Aira tersenyum kecut. "Kamu mabuk?"

Kepala Heeseung mengangguk. "Mabuk darat kak. Bukan laut."

Aira meringis geli. "Dih. Bukan mabuk yang kayak gitu, maksudku, Mahesa."

Mahesa meraih tangan Aira tiba tiba saat tubuh besar menyela paksa diantara keduanya. Mahesa seperti melihat Aira tenggelam hilang. Mahesa sadar, harusnya malam tahun baru, Aira ia ajak pergi bersantai di alun alun. Alih-alih diajak ke pamerasan pasar malam yang penuh hiruk-piruk manusia. Bisa saja hilang, bisa saja diculik orang yang memaksa untuk dijadikan pasangan.

Aira tidak dapat dihilangkan dalam hidup Mahesa. Sepenting air dalam hidup Mahesa. Jadi kalau tidak air, selain udara nomor satu yang terpenting. Mahesa akan mati. Mati riwayat, bukan mati nyawa.

"Kakak kayak ditelan ombak." Celetuk Mahesa setelahh berhasil menarik Aira dalam dekapannya. "Gimana kalau ilang. Sulit buatnya. Aku ga bisa buat gantinya kakak buat tante Maria. Hasilnya bakalan beda nanti."

Aira yang baru mencerna ucapan Mahesa melayangkan cubitan, pukulan, serta memisuh tiada tara. Dikira, apa? Ga taunya, apa!
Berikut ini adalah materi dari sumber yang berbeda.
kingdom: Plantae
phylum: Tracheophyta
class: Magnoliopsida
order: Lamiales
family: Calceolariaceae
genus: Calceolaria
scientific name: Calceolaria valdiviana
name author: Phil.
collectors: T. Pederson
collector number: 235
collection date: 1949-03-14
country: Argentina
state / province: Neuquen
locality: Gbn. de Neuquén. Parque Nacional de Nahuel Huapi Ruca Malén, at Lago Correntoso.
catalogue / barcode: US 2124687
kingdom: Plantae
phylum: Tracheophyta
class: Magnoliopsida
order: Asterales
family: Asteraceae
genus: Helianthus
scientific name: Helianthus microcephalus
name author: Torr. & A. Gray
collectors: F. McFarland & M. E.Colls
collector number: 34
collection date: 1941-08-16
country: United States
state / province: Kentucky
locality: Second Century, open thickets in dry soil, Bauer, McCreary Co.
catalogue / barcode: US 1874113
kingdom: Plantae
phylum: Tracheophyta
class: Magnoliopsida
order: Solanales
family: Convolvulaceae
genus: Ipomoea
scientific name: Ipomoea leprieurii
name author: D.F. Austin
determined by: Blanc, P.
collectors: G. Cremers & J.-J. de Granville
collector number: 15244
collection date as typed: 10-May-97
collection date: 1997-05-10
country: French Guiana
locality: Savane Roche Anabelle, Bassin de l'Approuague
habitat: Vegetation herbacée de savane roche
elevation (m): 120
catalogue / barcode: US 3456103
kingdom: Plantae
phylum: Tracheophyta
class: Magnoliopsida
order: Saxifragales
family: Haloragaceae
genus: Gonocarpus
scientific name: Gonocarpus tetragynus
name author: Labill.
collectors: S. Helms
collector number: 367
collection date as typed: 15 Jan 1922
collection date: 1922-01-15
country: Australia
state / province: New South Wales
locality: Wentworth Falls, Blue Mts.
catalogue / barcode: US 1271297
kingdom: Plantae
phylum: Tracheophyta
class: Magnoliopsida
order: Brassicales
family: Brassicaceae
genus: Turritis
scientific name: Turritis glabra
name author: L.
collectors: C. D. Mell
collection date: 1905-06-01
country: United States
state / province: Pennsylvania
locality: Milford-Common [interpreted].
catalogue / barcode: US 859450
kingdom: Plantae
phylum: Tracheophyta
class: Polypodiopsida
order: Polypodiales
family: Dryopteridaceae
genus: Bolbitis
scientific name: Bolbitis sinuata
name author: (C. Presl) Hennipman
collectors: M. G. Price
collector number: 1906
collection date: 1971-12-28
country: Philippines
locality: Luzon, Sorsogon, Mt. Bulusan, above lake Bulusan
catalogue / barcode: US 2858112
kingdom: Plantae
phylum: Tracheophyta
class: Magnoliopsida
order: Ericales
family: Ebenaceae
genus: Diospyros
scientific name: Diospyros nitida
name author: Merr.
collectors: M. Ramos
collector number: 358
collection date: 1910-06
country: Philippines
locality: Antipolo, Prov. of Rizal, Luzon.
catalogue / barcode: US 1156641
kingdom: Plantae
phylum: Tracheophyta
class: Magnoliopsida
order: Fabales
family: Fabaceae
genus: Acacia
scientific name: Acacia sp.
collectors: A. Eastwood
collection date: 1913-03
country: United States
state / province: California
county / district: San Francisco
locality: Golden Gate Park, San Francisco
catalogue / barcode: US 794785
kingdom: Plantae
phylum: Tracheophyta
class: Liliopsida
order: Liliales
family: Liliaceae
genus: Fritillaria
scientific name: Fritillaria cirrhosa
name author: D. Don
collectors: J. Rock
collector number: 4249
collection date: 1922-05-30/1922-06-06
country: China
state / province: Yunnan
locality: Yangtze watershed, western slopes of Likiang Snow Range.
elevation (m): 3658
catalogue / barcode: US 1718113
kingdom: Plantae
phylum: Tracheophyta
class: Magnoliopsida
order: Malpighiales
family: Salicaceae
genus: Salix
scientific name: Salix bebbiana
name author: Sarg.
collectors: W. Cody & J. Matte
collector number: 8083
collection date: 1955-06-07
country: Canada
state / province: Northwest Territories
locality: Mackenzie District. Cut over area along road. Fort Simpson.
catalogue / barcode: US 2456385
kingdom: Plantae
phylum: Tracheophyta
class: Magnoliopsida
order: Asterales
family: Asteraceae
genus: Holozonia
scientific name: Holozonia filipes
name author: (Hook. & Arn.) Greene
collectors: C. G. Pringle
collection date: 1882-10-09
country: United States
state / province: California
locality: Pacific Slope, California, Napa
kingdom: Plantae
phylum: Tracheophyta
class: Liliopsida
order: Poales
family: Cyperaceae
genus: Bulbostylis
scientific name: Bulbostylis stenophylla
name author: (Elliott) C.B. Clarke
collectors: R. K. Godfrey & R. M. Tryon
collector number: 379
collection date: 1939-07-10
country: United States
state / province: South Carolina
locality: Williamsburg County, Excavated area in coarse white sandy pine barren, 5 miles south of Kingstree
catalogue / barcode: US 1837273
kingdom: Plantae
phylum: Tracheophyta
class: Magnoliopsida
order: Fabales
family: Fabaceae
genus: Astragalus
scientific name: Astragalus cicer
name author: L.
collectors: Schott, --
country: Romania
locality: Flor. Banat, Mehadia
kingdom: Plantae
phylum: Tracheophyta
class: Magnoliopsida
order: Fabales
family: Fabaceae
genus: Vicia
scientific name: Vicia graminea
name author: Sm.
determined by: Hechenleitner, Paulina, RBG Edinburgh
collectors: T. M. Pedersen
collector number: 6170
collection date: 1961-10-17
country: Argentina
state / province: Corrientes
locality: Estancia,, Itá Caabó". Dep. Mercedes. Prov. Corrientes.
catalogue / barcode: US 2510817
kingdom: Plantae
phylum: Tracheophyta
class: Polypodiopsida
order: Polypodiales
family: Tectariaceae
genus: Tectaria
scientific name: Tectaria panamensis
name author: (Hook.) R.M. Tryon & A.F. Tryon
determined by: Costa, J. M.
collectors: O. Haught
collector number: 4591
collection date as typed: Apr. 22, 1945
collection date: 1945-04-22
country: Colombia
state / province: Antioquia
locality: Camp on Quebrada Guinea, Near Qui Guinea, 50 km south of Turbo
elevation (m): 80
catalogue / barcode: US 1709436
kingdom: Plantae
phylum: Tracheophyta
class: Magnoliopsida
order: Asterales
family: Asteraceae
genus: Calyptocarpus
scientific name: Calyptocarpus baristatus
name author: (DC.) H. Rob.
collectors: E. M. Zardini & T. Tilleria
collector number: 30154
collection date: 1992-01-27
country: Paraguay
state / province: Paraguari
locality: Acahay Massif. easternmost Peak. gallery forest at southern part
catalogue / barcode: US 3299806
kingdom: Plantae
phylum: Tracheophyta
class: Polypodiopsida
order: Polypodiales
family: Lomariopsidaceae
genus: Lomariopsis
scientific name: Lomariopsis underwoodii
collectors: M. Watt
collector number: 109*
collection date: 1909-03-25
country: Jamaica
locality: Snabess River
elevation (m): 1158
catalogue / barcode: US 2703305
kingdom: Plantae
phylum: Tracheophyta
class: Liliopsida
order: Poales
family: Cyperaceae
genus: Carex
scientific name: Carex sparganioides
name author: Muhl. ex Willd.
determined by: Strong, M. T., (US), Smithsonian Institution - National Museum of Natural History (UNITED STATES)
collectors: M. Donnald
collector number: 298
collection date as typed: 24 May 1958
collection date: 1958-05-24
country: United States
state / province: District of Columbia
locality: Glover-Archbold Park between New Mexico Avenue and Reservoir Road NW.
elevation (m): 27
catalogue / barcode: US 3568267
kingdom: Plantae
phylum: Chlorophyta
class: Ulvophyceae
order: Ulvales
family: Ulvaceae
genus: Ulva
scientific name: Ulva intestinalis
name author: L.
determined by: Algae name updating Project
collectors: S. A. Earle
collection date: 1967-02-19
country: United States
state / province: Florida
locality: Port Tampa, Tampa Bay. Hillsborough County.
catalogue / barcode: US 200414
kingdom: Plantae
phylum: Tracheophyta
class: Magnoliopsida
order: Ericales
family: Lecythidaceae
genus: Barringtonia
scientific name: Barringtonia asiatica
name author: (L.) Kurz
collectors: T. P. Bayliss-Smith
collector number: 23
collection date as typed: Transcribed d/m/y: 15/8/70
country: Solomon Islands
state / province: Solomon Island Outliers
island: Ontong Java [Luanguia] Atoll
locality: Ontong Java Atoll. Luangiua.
"Kan benar, Kak." Mahesa tidak mau kalah, "kalau kakak ilang, aku ga bisa buat gantian yang mirip kakak. Adanya beda kak."

Satu suara.

Aira tersenyum menahan geli. Iya, paham maksudnya. Terdengar menggelikan, namun Aira suka. "Kakak naik bianglala, yuk."

Aira mendengar Mahesa secara halus memohon. "Katanya takut pusing. Nanti mabuk darat," Aira mengulang ucapan Mahesa tadi, "katanya nanti takut ga bisa bawa aku pulang."

Mahesa menahan senyum. "Tapi kakak ga ada pengen naik, gitu?"

Aira menimang. Mendongak untuk melihat beberapa manusia mengisi di setiap bilik kecil warna warni. "Pengen kali, ya." Aira bergumam. Mahesa antusias menunggu. "Mau ga kak?"

Aira menatap. Melihat bagaimana wajah yang terkadang menggemaskan bak anjing periharaan yang memohon makanan, terkadang berubah bak serigala liar di hutan hijau yang hidup bebas. Aira menentukan pilihan.

"Ya udah, ayo." Bergantian Aira yang menarik tangan itu pergi. Tangan yang jauh lebih lebar dan besar saat mampu menangkup penuh wajahnya kala Aira sedih. Mahesa membalas genggamannya. Meremat lembut tangannya, seakan akan tangan kecilnya bisa saja tak mampu menggenggam dan menarik Mahesa untuk terus berada di sisinya.

"Nanti kalau aku mabuk, kakak yang nyetir ya."

Aira terbelalak tak percaya, "Ya ampun, Mahesa!"

Satu suara. Tentang bagaimana keputusannya untuk menyimpan rasa yang Aira miliki untuk Mahesa sampai batas waktu yang tidak ditentukan. Menyanyangi Mahesa, secara diam-diam.